▸ Daftar Tugas
(A) Sebutkan negara-negara yang, menurut artikel tentang diplomasi Arab Saudi, telah menempuh normalisasi dengan Israel di bawah payung Abraham Accords.
(B) Tuliskan lanjutan artikel tentang diplomasi Arab Saudi terhadap Israel dan Amerika, dimulai tepat setelah kalimat terakhirnya.

▸ Blok Teks
Reposisi Diplomasi Arab Saudi Terhadap Penjajah Israel dan Amerika Demi Palestina?
Oleh: Nasrulloh Baksolahar
Selama puluhan tahun, Arab Saudi dipandang sebagai pilar utama blok Amerika di Timur Tengah—penguasa ladang minyak, pembeli senjata terbesar AS, dan mitra dalam berbagai proyek stabilisasi kawasan. Namun sejak perang Gaza meletus pada 7 Oktober 2023, muncul pertanyaan mendalam:
Apakah Arab Saudi masih sekutu setia Amerika dan diam terhadap penjajahan Israel?
Ataukah kini mereka sedang mengubah haluan, melakukan reposisi, dan mengambil sikap berbeda demi Palestina?
Dari diplomasi yang lebih berani hingga manuver geopolitik baru, Riyadh tampaknya sedang mempelajari ulang seni perlawanan dalam bingkai diplomasi. Perubahan ini belum tentu revolusioner, tapi bisa jadi fondasi transformasi besar dunia Arab di abad ke-21.
1. Menahan Normalisasi: Diplomasi Demi Gaza, Bukan Sekadar Simbolik
Amerika terus menggoda Arab Saudi untuk menandatangani perjanjian normalisasi dengan Israel, mengikuti jejak UEA, Bahrain, dan Maroko di bawah payung Abraham Accords. Namun Arab Saudi tetap tegas:
“Tidak ada normalisasi tanpa kemerdekaan Palestina.”
Pernyataan ini bukan basa-basi. Riyadh menunda sejumlah kesepakatan strategis besar dengan Washington, termasuk aliansi keamanan dan kerja sama nuklir sipil, sebagai bentuk ketegasan atas isu Palestina. Diplomasi Saudi menunjukkan bahwa mereka tak ingin terseret ke dalam perdamaian palsu yang mengabaikan keadilan.

▸ Gambar dengan kotak pembatas
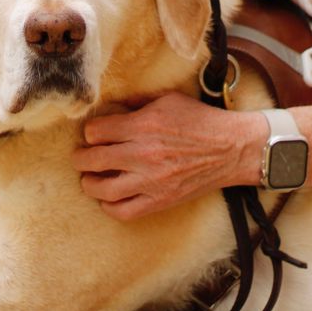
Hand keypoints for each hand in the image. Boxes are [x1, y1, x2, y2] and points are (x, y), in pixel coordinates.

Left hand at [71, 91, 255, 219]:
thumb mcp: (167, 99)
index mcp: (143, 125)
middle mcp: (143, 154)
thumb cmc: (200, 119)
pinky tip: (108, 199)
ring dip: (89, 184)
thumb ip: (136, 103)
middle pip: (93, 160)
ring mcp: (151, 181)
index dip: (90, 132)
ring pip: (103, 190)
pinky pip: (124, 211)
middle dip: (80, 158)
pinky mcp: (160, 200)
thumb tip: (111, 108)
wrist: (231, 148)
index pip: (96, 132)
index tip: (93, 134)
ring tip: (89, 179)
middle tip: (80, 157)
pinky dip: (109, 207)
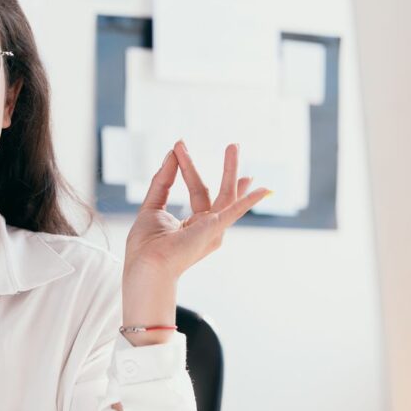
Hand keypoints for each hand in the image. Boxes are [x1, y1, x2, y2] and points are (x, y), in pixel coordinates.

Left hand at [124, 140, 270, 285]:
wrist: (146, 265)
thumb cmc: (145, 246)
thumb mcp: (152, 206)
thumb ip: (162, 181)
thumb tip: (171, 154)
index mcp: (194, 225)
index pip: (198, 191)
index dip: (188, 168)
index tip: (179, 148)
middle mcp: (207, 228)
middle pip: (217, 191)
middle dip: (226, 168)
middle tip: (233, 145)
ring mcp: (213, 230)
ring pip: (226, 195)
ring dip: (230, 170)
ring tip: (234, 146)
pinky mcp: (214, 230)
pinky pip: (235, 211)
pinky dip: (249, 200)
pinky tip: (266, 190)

==

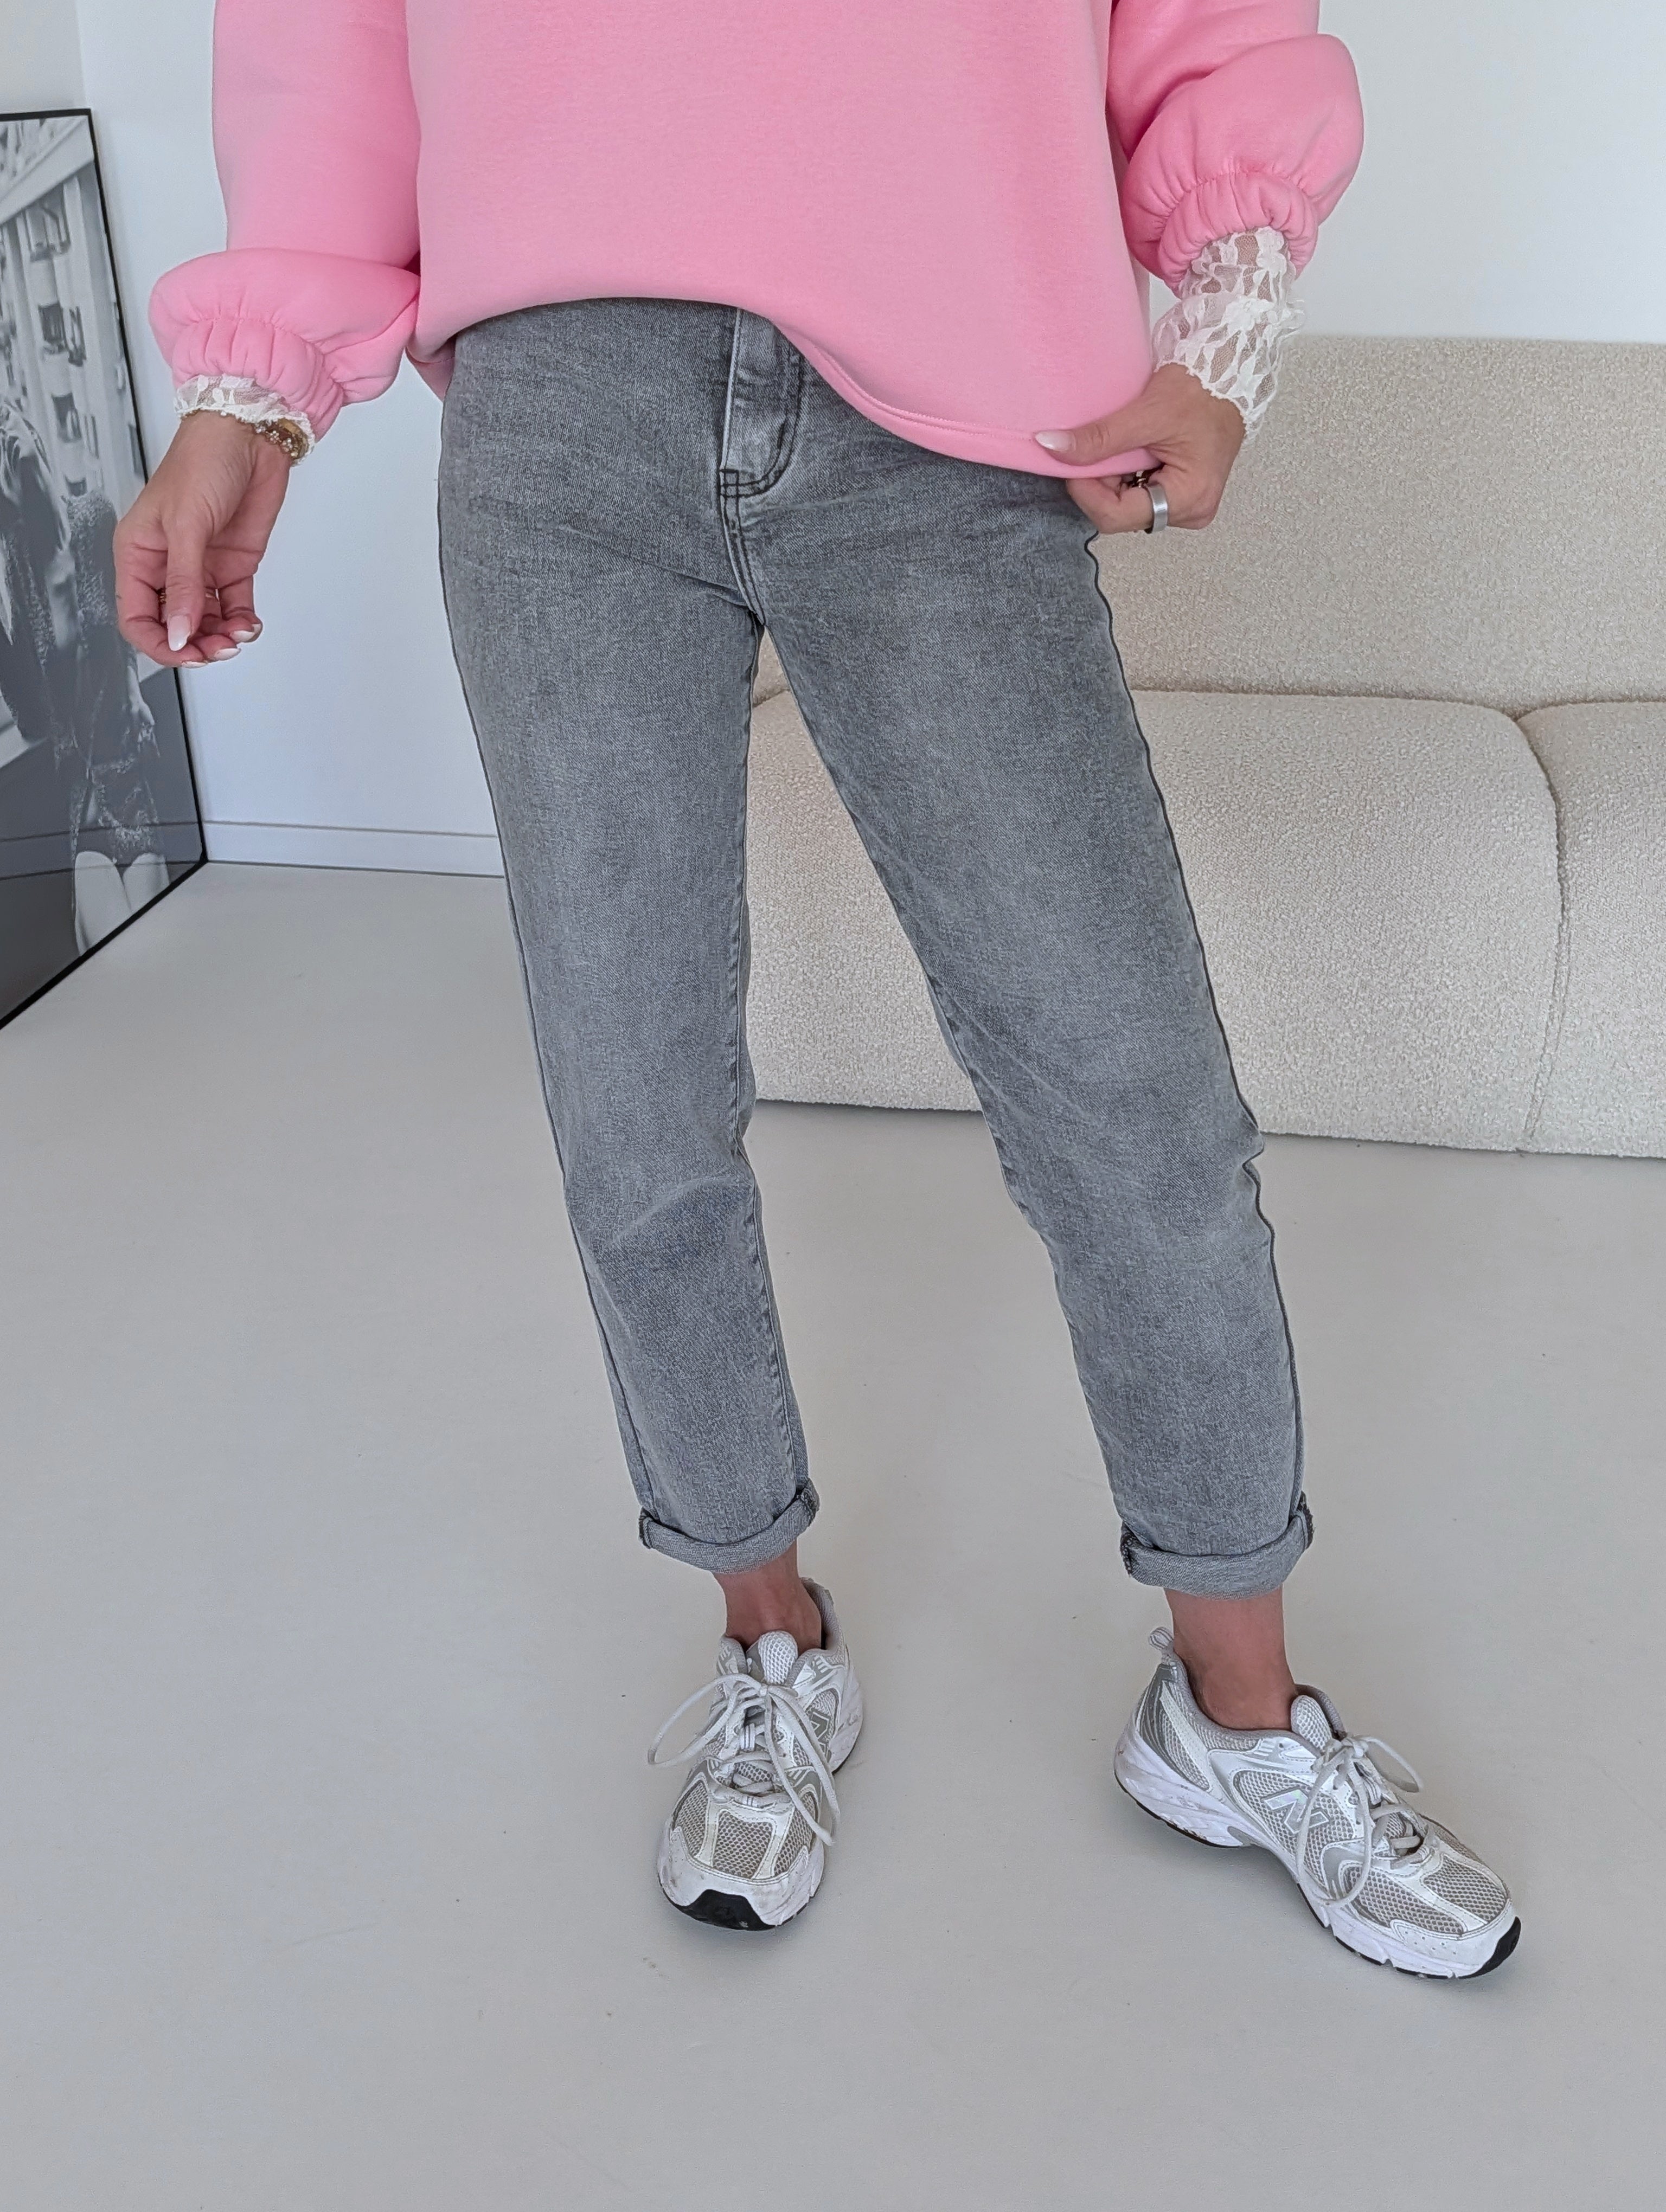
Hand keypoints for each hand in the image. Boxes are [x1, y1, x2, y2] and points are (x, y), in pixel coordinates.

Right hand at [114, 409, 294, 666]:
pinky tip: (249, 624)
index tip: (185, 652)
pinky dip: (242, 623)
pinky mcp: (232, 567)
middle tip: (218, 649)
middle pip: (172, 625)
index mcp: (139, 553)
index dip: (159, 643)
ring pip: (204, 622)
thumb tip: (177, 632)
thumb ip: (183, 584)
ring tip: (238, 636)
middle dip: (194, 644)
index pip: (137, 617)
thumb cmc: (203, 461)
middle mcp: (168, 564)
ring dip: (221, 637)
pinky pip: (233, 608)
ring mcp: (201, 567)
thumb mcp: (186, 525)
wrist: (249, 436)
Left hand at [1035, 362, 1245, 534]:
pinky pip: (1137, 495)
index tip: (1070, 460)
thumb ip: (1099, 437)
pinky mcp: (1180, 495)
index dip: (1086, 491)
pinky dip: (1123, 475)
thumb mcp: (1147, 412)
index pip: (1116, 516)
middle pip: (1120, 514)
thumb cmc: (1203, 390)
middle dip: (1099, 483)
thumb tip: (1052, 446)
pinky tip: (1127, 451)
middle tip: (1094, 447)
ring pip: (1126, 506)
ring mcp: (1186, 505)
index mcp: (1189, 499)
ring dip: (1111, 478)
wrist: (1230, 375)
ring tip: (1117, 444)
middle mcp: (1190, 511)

▸ Jawaban Tiap Tugas
(A) UEA, Bahrain, dan Maroko.

(B)
2. Investasi Strategis: Bukan Penyerahan, Tapi Alat Tawar
Saudi masih membeli senjata dari AS, tetapi kini dengan logika baru. Transaksi militer diperlakukan sebagai alat tawar, bukan bentuk ketergantungan.
Lebih dari itu, Riyadh memperluas sayapnya:
Bergabung dengan BRICS, menantang dominasi dolar dan G7
Menguatkan hubungan dagang dan teknologi dengan China
Menjalin komunikasi militer diam-diam dengan Rusia
Mengurangi ketergantungan terhadap mata uang dolar dalam perdagangan regional
Pergeseran ini bukan saja bersifat teknokratis, melainkan mencerminkan perlawanan terhadap arsitektur geopolitik lama yang dibentuk AS dan sekutunya, termasuk Israel.
3. Rekonsiliasi Timur Tengah: Meretas Blokade Lama, Menyatukan Poros Baru
Langkah paling mencolok adalah pembukaan pintu kerja sama dengan tiga negara yang selama ini menjadi “musuh tradisional” Saudi—dan juga musuh Israel: Iran, Suriah, dan Turki.
Dengan Iran, Saudi menandatangani kesepakatan damai bersejarah yang ditengahi China. Ini membuka komunikasi langsung Riyadh–Teheran, termasuk dalam isu Palestina.
Dengan Suriah, mereka mendukung kembalinya Damaskus ke Liga Arab dan mengecam keras serangan Israel ke konsulat Iran—sikap yang sangat berbeda dari masa lalu.
Dengan Turki, ketegangan pasca pembunuhan Jamal Khashoggi diredam. Kini, kedua negara menyuarakan sikap bersama dalam membela Gaza.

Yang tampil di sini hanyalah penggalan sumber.